** EXCERPT follows **
Quite simply we want to create a sense of conversation and community. That’s what theatre does whenever it’s at its best, and those values are even more important at a time of social disruption.
Why do you believe that it’s particularly important to support artists right now?
At HighTide, our job is to support playwrights and emerging voices year-round, so that agenda hasn’t changed. We’re aware right now, though, that there are huge levels of mental, economic and social anxiety and that especially for writers and other such freelance artists, who generally have to create their own working structure and parameters, many of their pillars of normality and stability will have fallen away, so we’re just trying to shout louder at this moment about ways in which we can help fill those gaps.
You’ve chosen five writers to develop full-length plays for your inaugural HighTide Festival in 2021. What made these writers stand out to you from the rest?
Dawn [King], Morgan [Lloyd Malcolm], Ben [Weatherill], Aisha [Zia] and Debris [Stevenson] to my mind represent an incredible snapshot of British theatre at its diverse best. I’m privileged to have known these writers for many years, through the Old Vic New Voices and then the work I did commissioning and developing new talent at Leicester Curve. It’s quite nice when people you’ve grown with and championed become BAFTA, Olivier and Evening Standard Award nominees! What unifies them is a commitment to honouring and celebrating the lives and experiences of people we don’t always hear from or about; to being hugely playful with form and style and structure; embracing the absolute liveness and weirdness of theatre; and making work that really does have to be encountered by communities whose hearts are all beating in the same space. Even if they may have to sit six feet apart. So we wanted to introduce these voices to our region in any case, and the monologue series felt like it could form a soft introduction in a way. Now more than ever is a nice time for people to make new friends!
** End of EXCERPT **
** DATA SECTION follows **
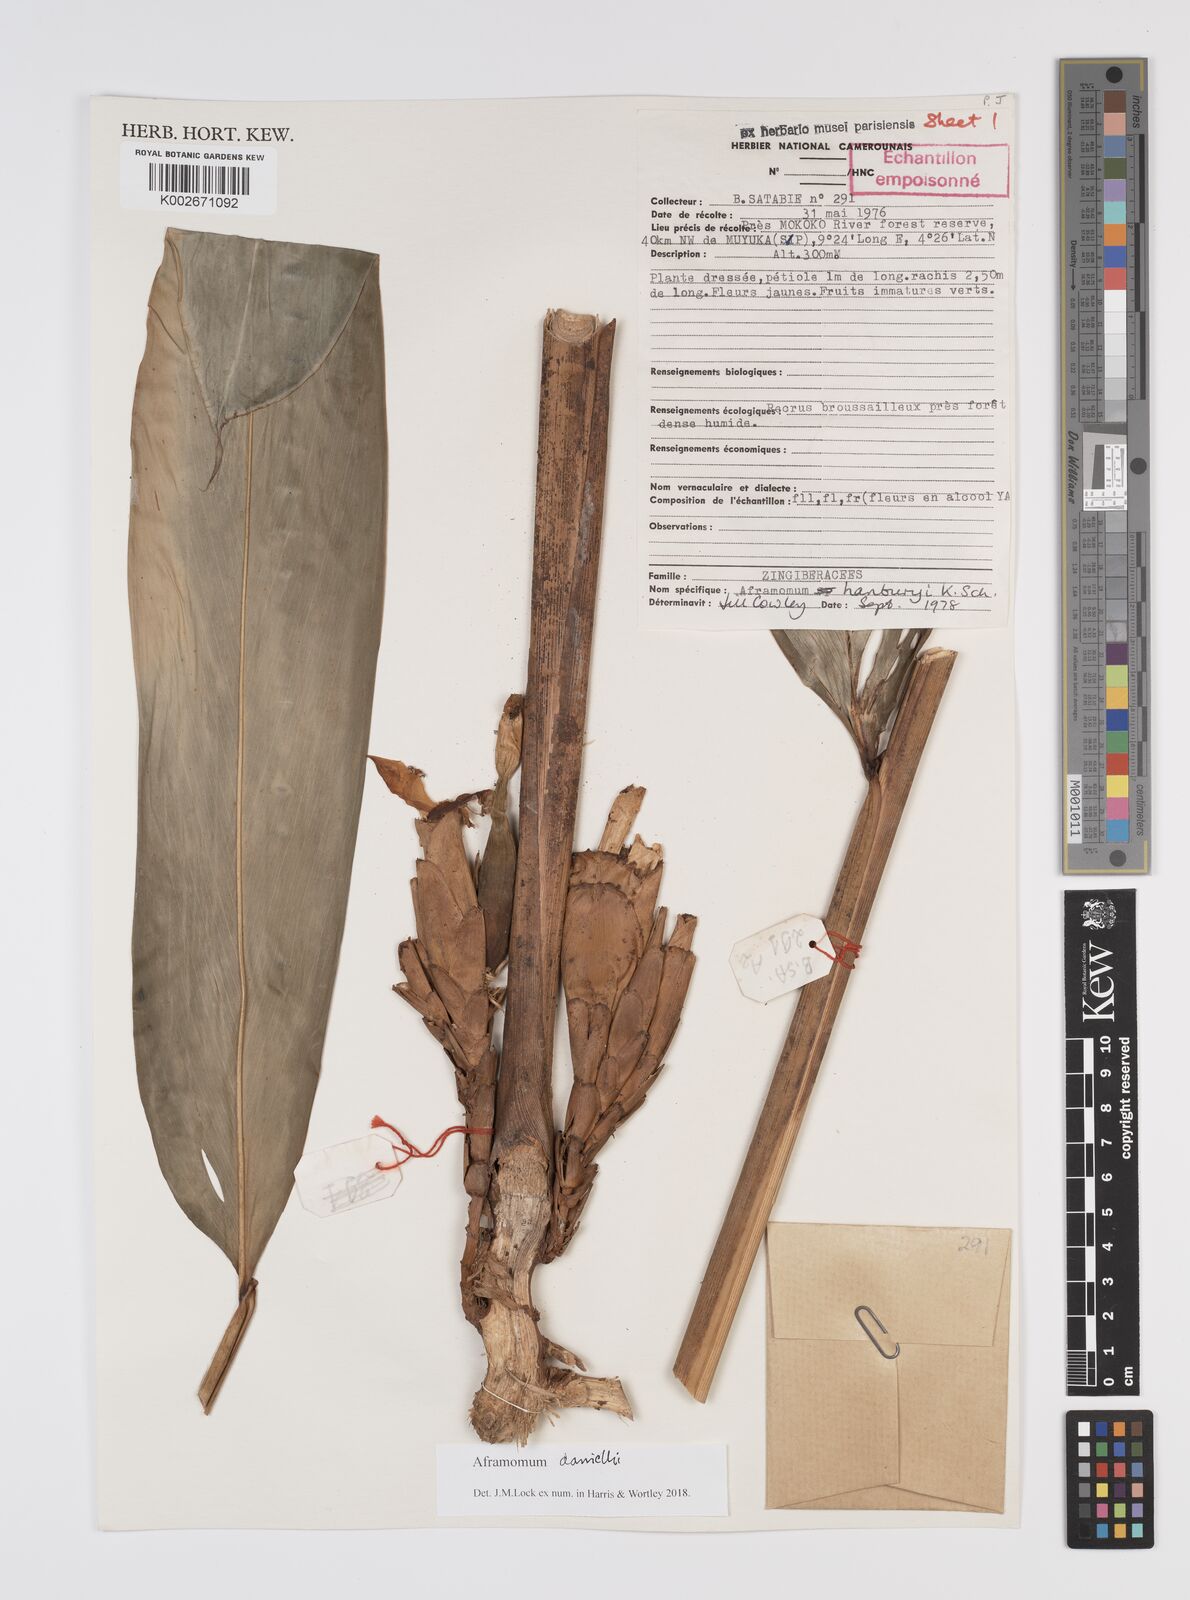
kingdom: Plantae
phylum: Tracheophyta
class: Liliopsida
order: Zingiberales
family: Zingiberaceae
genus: Aframomum
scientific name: Aframomum daniellii
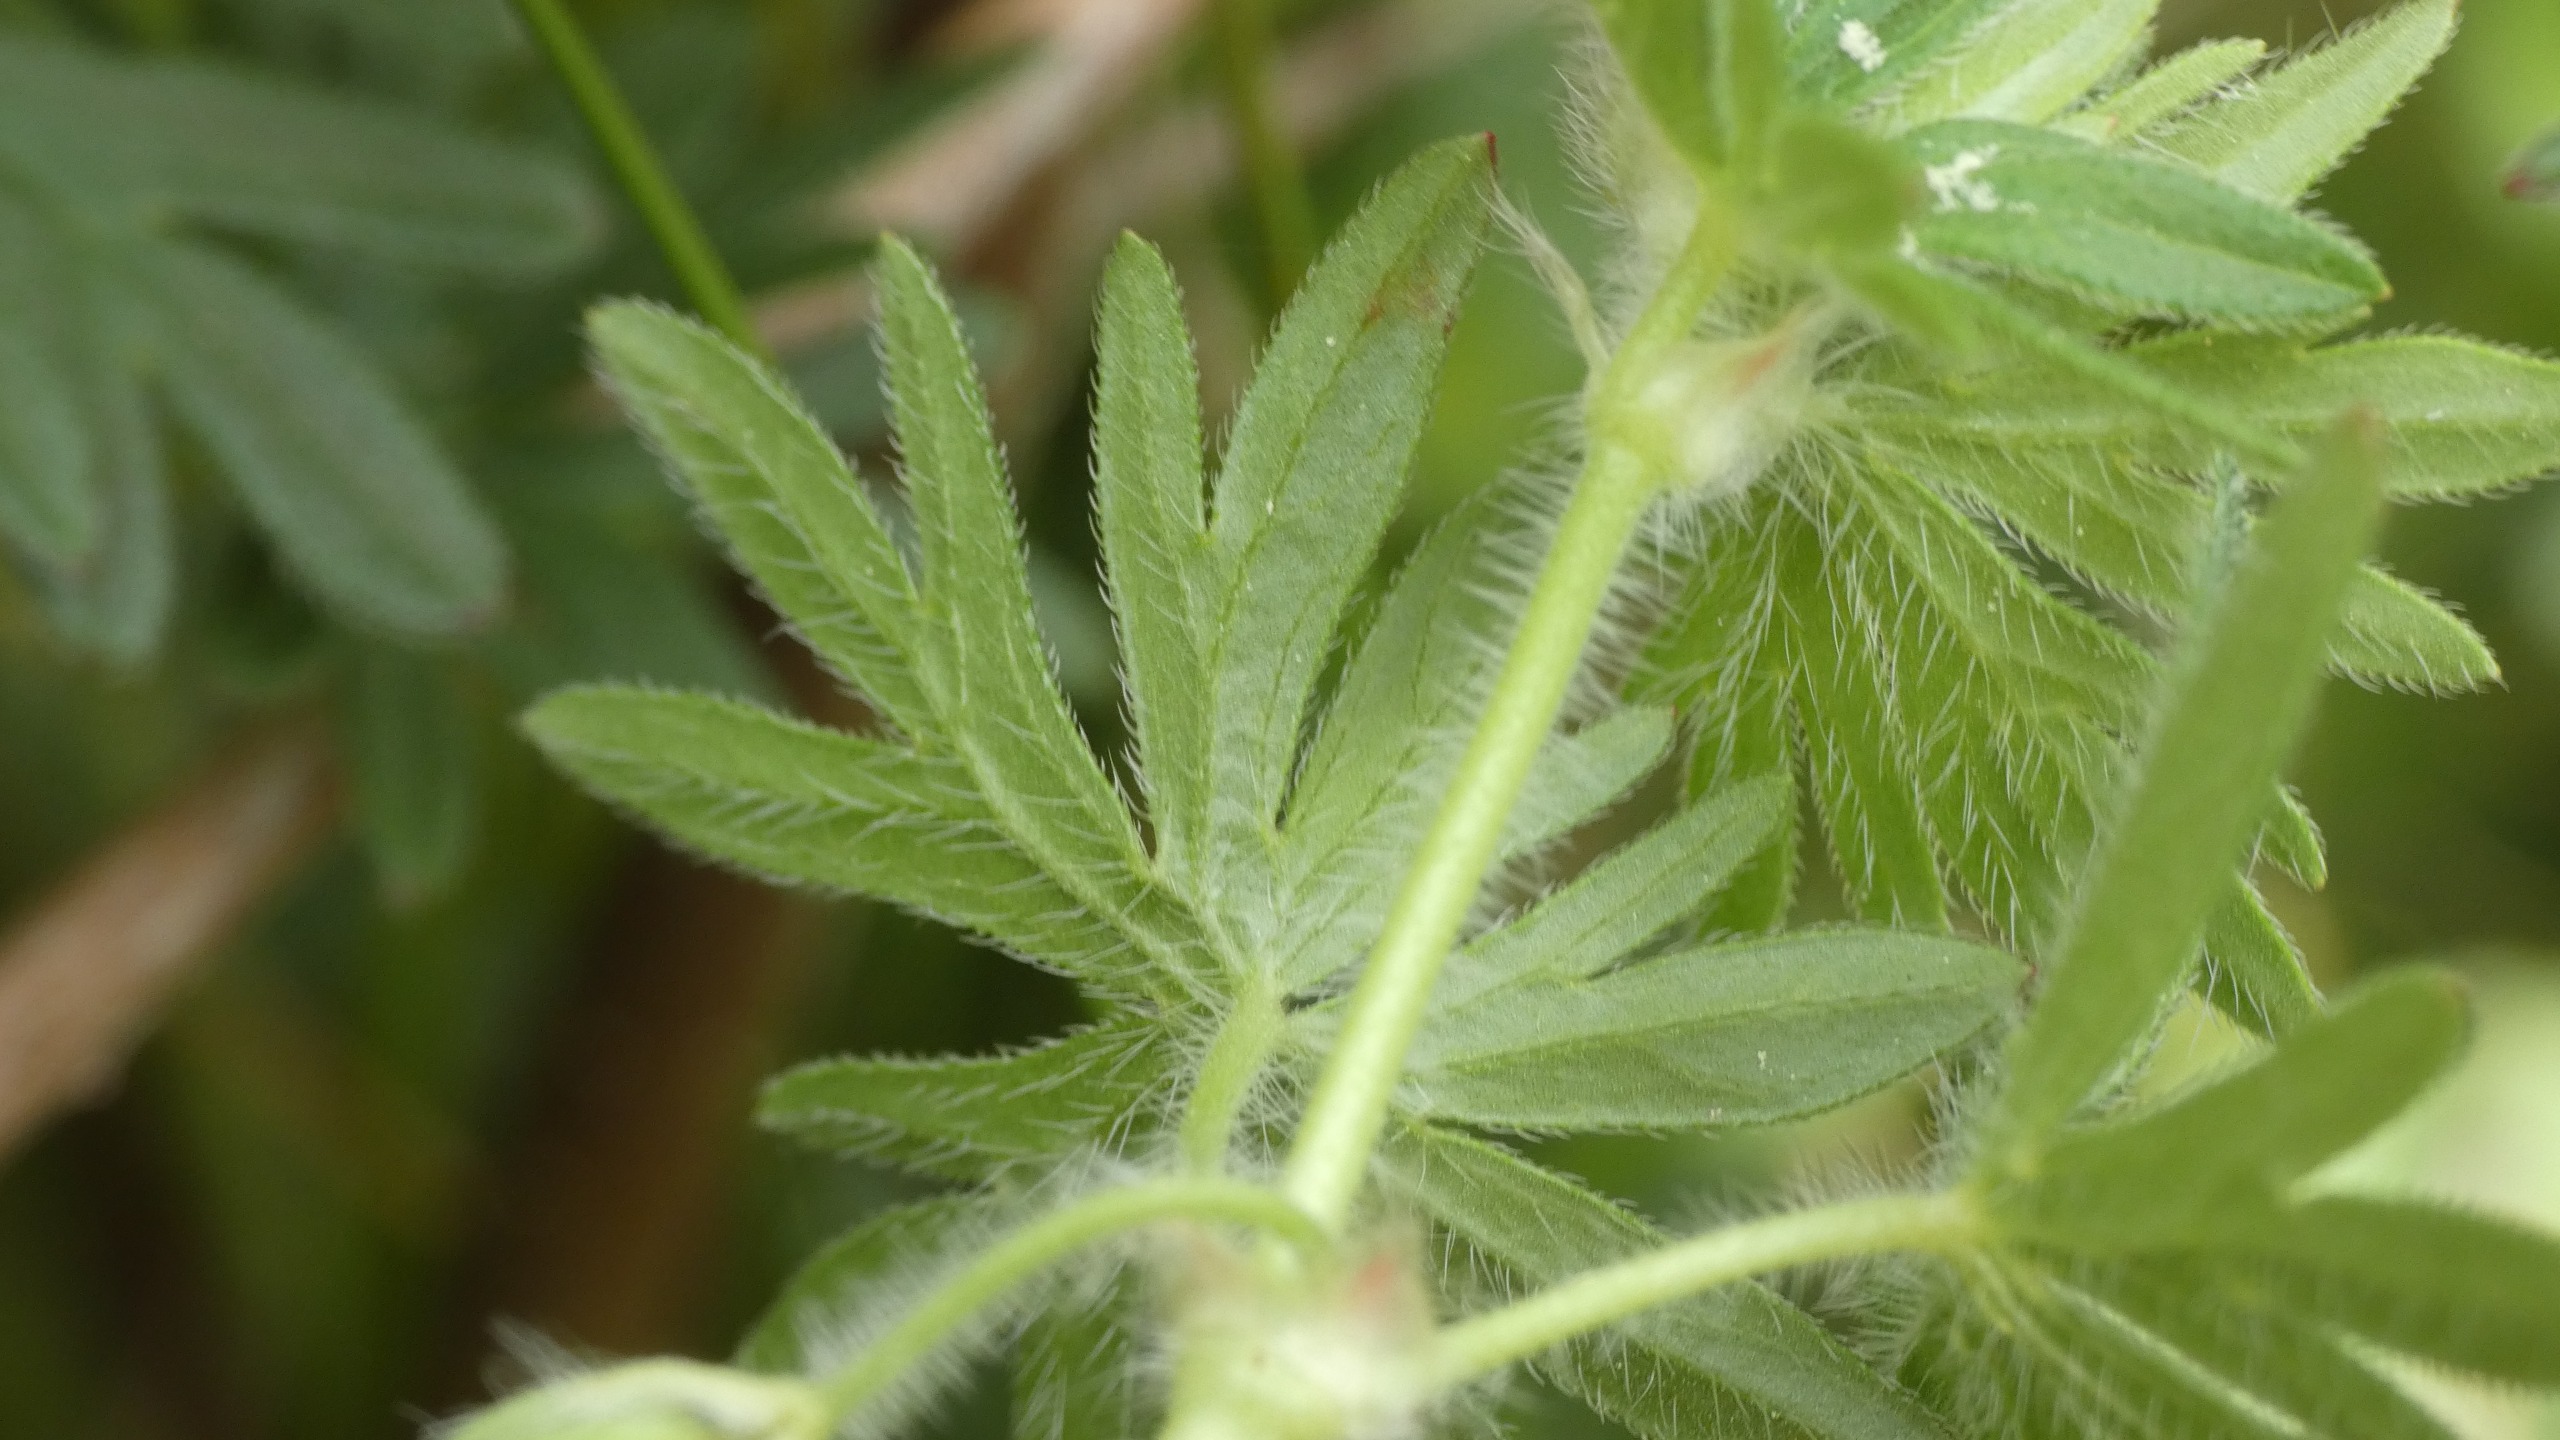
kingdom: Plantae
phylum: Tracheophyta
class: Magnoliopsida
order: Geraniales
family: Geraniaceae
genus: Geranium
** End of DATA SECTION **
ASSIGNMENT:
Extend the HighTide interview beyond its final sentence. The lines above come from a separate source.

RESULT FOR THIS EXERCISE:
What does the title Love in the Time of Corona mean to you?
Well, aside from a shameless steal from Gabriel García Márquez, the provocation I gave to the writers was that we absolutely know and understand that there’s despair right now, but we’re also surrounded by daily acts of kindness, from the unbelievable bravery of our key workers through to neighbours simply helping each other with the shopping and taking more time to say hello. I don’t ascribe to mindless propaganda and there’s plenty of that around at the moment, but I believe people deserve to encounter light, especially when it’s dark.
What else can we expect from the HighTide Festival in 2021?
I honestly couldn’t tell you at the moment. I don’t think the festival, or indeed any cultural space, should feel quite the same after this and one of the advantages of being a fairly small and hopefully nimble company is that we can be as responsive as possible.
Do you think there’s a future for such initiatives supporting artists facing socioeconomic disadvantages and offering digital resources in the future, once isolation is no longer necessary?
Isolation isn’t just a reality for people in a pandemic, although I appreciate it’s fairly novel in London. In the east of England, rurality and low income both contribute to huge amounts of social isolation. Consequently, we at HighTide will certainly be holding fast to the new tools we’ve developed in this time, especially now we’ve seen how brilliantly they work. We had 60 aspiring writers, mostly from the East and/or from low income backgrounds, on Zoom with Dawn King last week, learning about playwriting. It’s phenomenal, wonderful reach and will absolutely be a mainstay of our participatory work going forwards.
How can theatre help communities who are isolating and practising social distancing to mitigate the spread of the coronavirus?
Hopefully by helping people feel connected, valued, celebrated, even if they have to be alone. We’re not doctors and we’re not relief organisations, so that’s really all we can do. Everything else should be left to the experts, who should be listened to and supported.
What plays or other artworks do you personally turn to when you’re feeling anxious or worried about the future, as many people are feeling right now?
Madonna’s back catalogue. That woman will survive any apocalypse.